(Pictured: Ossie Ardilles manager of Tottenham Hotspurs in the mid-1990s)
The most successful English (British) managers are few. However, by applying their trade to the best of their knowledge have made them to become the most excellent managers. For example, the past gave us Brian Clough, Sir Alf Ramsey, Sir Bobby Robson and Ian Paisely and of course Sir Alex Ferguson (Scottish/British). On the other hand it is no surprise to read that the all-time top most successful twenty managers who represented the premier league are all foreign nationals. Foreign coaches may be commonplace today, but once upon a time they were a novelty on these shores.
The Rooney Rule helps to address the lack of representation of BAME managers in English football – but we have to first face society’s inherent racism. The debate in favour of the FA ruling says that the manager’s position is a “leadership role as much as a technical one, and positions have been given on the strength of personality, character and likeability.”

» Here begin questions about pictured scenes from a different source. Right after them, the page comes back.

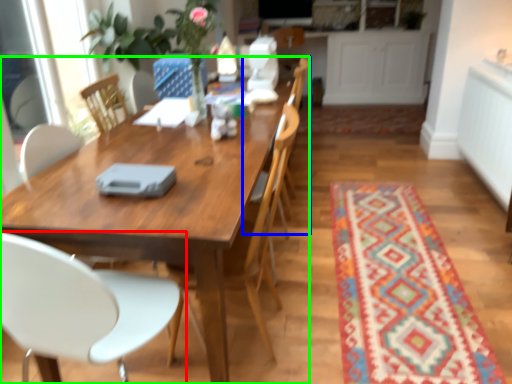
Question: Estimate the real-world distances between objects in this image. Which object is closer to chair (highlighted by a red box), armchair (highlighted by a blue box) or kitchen & dining room table (highlighted by a green box)?

Choices:
 (A) armchair
 (B) kitchen & dining room table

Answer: (B)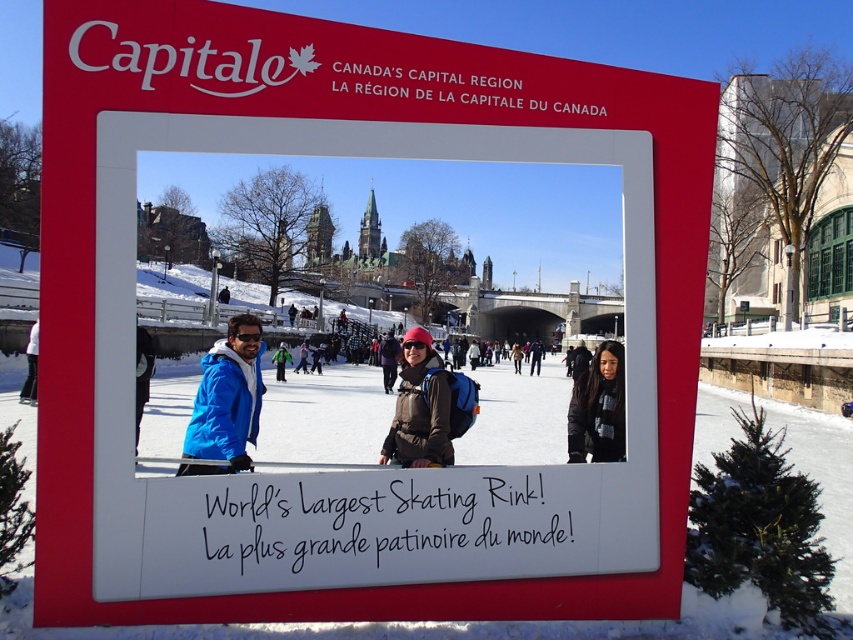
Question: Can you confirm if brown matte jacket at center is bigger than black wool scarf at lower right?

Choices:
 (A) yes
 (B) no

Answer: (A)

Question: Which of the following is the farthest from the observer?

Choices:
 (A) (448, 436)
 (B) (24, 352)
 (C) (142, 337)

Answer: (B)

Question: Estimate the real-world distances between objects in this image. Which object is farther from the blue fabric jacket at lower left?

Choices:
 (A) blue fabric jacket at left
 (B) matte brown jacket at center
 (C) blue fleece jacket at center
 (D) brown matte jacket at center

Answer: (B)

Question: Which object is the farthest from the green snowsuit at center?

Choices:
 (A) black wool scarf at lower right
 (B) blue fabric jacket at left

Answer: (A)

Question: Is blue fabric jacket at lower left below matte brown jacket at center?

Choices:
 (A) no
 (B) yes

Answer: (A)

Question: Can you confirm if black wool scarf at lower right is wider than matte brown jacket at center?

Choices:
 (A) yes
 (B) no

Answer: (A)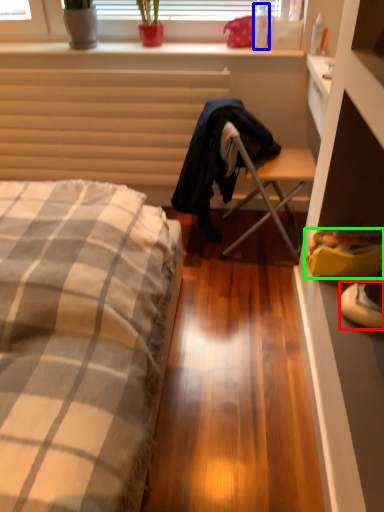
Question: Considering the real-world distances, which object is closest to sneakers (highlighted by a red box)? bottle (highlighted by a blue box) or handbag (highlighted by a green box).

Choices:
 (A) bottle
 (B) handbag

Answer: (B)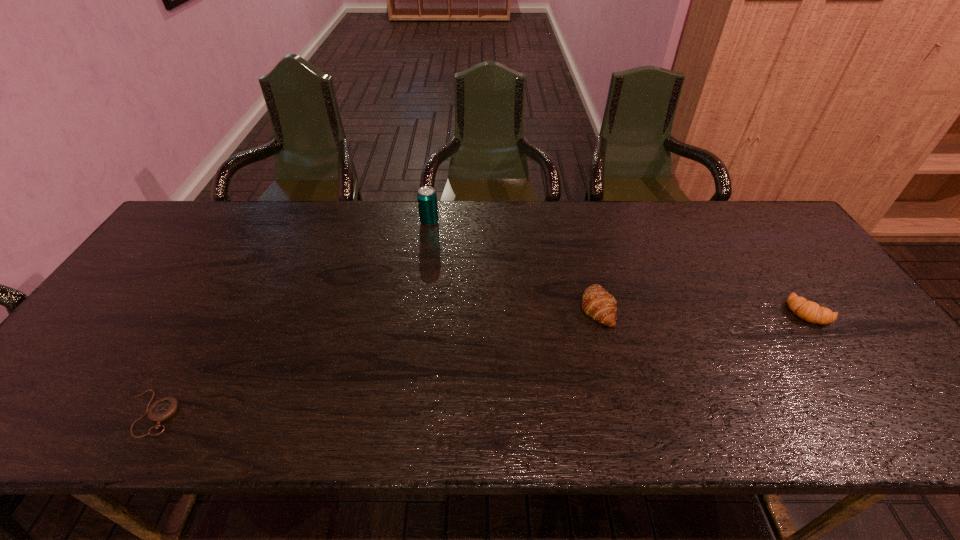
At what (x,y) coordinates should I click in order to perform the action: click on the farthest object. Please return your answer as a coordinate pair (x, y). Looking at the image, I should click on (427, 198).

Image resolution: width=960 pixels, height=540 pixels. I want to click on the tallest object, so click(x=427, y=198).

This screenshot has height=540, width=960. Identify the location of the taller crescent roll. (598, 304).

Locate an element on the screen. The height and width of the screenshot is (540, 960). the left crescent roll is located at coordinates (598, 304).

Locate an element on the screen. The image size is (960, 540). the shorter crescent roll is located at coordinates (809, 311).

Identify the location of the right crescent roll. This screenshot has width=960, height=540. (809, 311).

Find the location of a particular element. The width and height of the screenshot is (960, 540). the leftmost object is located at coordinates (163, 409).

Identify the location of the nearest object. (163, 409).

Where is `vacant space situated 0.160m on the left of the tallest object`? This screenshot has height=540, width=960. vacant space situated 0.160m on the left of the tallest object is located at coordinates (371, 222).

Identify the location of vacant space located 0.340m on the back of the left crescent roll. The height and width of the screenshot is (540, 960). (574, 215).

The Rooney Rule, which requires at least one BAME candidate to be interviewed for every coaching role, is being implemented by the FA but not yet by the Premier League, and only on a voluntary basis by the EFL. There will be those from the institution who will lament the fact that many are introducing race into an issue where race is not an issue, and who will also ignore the data in favour of their own intuition, which tells them that everything is fine and these people are just making trouble. Cynics will tell themselves and also believe that they are the real victims; and the BAME community are the real persecutors. Mostly non-BAMEs will despise organisations like the official Kick It Out movement and the arguments they present. Once again many will decry the BAME’s for playing the race card. However the Independent newspaper has been quoted with the statement “you don’t need to play the race card if you’re already winning the game”. Perhaps being ignorant is one of true facts behind this major issue?